Dendrochronology as a Standard Method in Anthropology
Dendrochronology did not become a standard research method until the 1980s, when the first extensive chronologies were published, but it has remained interdisciplinary. Using both natural live wood and seasoned crafted wood to form chronologies proved helpful to both climateology and archaeology.
Dendrochronology dated the cedar foundation beams in the Doucet Hennessy House in New Brunswick to 1808. (See above video) Tree-ring analysis gives archaeologists information about building materials, local forest resources, and the kinds of tools and techniques craftsmen used hundreds, even thousands of years ago.
Tree-Ring Analysis for Archaeology
Oak dating is crucial to European archaeologists, because medieval builders mainly used oak, and within the first year or two after cutting down the tree. Dendrochronological analysis of large internal architectural features or buried archaeology in northern Europe offers an accurate dating strategy since Baillie published a full oak timeline for Ireland back as far as 5000 BC.
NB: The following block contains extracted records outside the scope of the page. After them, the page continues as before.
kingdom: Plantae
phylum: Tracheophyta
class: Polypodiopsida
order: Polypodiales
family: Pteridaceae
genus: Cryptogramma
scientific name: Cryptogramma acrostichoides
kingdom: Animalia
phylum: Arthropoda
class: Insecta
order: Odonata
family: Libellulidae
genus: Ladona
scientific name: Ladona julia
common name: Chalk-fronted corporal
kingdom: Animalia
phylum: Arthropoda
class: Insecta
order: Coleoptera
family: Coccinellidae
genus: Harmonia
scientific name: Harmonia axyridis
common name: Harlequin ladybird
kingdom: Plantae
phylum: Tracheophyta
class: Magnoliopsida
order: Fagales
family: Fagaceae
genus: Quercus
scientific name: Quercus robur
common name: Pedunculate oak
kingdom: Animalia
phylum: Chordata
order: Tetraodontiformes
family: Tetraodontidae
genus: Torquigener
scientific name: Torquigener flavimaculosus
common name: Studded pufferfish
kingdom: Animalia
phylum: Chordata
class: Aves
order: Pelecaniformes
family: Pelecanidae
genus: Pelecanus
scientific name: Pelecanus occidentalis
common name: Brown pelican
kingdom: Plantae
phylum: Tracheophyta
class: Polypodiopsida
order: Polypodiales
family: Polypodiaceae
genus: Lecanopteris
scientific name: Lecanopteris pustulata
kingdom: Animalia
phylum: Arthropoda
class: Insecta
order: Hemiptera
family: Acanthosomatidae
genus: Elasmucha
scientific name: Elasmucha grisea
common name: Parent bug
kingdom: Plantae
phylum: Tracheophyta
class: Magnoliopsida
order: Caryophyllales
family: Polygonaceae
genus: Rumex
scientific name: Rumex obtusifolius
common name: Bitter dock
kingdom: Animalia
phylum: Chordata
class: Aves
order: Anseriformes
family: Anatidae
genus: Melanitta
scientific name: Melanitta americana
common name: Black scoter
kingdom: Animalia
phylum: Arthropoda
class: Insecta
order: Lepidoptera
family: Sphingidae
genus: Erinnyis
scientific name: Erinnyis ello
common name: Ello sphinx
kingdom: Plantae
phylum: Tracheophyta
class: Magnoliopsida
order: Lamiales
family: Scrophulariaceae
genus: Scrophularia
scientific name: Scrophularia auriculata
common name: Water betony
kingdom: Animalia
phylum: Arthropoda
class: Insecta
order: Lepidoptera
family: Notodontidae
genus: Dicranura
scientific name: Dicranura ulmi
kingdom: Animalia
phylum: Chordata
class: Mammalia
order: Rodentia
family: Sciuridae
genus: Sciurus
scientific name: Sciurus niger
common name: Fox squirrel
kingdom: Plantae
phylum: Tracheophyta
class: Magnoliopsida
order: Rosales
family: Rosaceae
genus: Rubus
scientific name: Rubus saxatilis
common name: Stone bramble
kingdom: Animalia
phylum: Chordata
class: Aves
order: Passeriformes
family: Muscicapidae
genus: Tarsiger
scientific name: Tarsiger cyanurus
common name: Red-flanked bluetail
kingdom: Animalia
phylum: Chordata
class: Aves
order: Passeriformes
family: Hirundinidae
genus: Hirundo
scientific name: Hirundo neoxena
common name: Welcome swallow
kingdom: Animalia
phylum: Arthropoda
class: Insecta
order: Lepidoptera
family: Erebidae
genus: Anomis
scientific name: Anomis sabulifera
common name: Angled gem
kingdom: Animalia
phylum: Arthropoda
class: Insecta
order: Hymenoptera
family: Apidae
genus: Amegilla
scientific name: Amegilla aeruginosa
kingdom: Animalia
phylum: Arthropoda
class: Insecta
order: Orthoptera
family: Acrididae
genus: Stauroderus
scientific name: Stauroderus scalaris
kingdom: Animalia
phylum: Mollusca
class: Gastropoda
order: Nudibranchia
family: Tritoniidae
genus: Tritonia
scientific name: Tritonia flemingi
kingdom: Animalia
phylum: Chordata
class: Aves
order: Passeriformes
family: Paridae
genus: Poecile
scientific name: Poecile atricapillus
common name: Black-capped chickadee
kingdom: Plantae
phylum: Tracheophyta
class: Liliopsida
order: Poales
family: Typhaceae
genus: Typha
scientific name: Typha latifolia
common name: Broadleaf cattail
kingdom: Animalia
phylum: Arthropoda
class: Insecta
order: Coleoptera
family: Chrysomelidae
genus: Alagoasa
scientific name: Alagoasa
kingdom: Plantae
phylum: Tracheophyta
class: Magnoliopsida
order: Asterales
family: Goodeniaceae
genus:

In Medieval Archaeology (2003) Christopher Gerrard labels dendrochronology an archaeological science. Despite the innovations of other scientific processes, he says, “no single dating technique has had the same impact on later medieval archaeology as dendrochronology. Large regional samples of timbered buildings have been systematically analysed and the technique continues to have important implications for the dating of artefacts and sites.”
Gerrard describes how dendrochronologies have altered interpretations of distinctive pottery found in relation to wood samples. This shifted the record of how people interacted and traded to centuries earlier than previously thought. Since pottery itself is used as a means of dating archaeology, and of tracing demographics of production, distribution and usage, this one example impacts significantly on anthropological knowledge.
Dendrochronologies are 95% accurate, and were used to calibrate the radio carbon dating timelines that are another essential tool for archaeologists.
Dating Oak Castle Gates
Analysis of thin samples is not so reliable. An electric-powered microbore was developed for use on examples such as the great doors at Hay Castle, Wales, where timbers are less than two inches thick. Similar latticed castle gates at Chepstow were dated 1159-1189, while an older Anglo-Saxon door at Westminster Abbey was dated 1050 by the same dendrochronologist. The oldest door at Hay proved undatable from the samples taken during a survey by the Royal Commission on the Ancient and Historical Monuments of Wales, so the possibility remains that it is the oldest hanging, hinged door in Wales.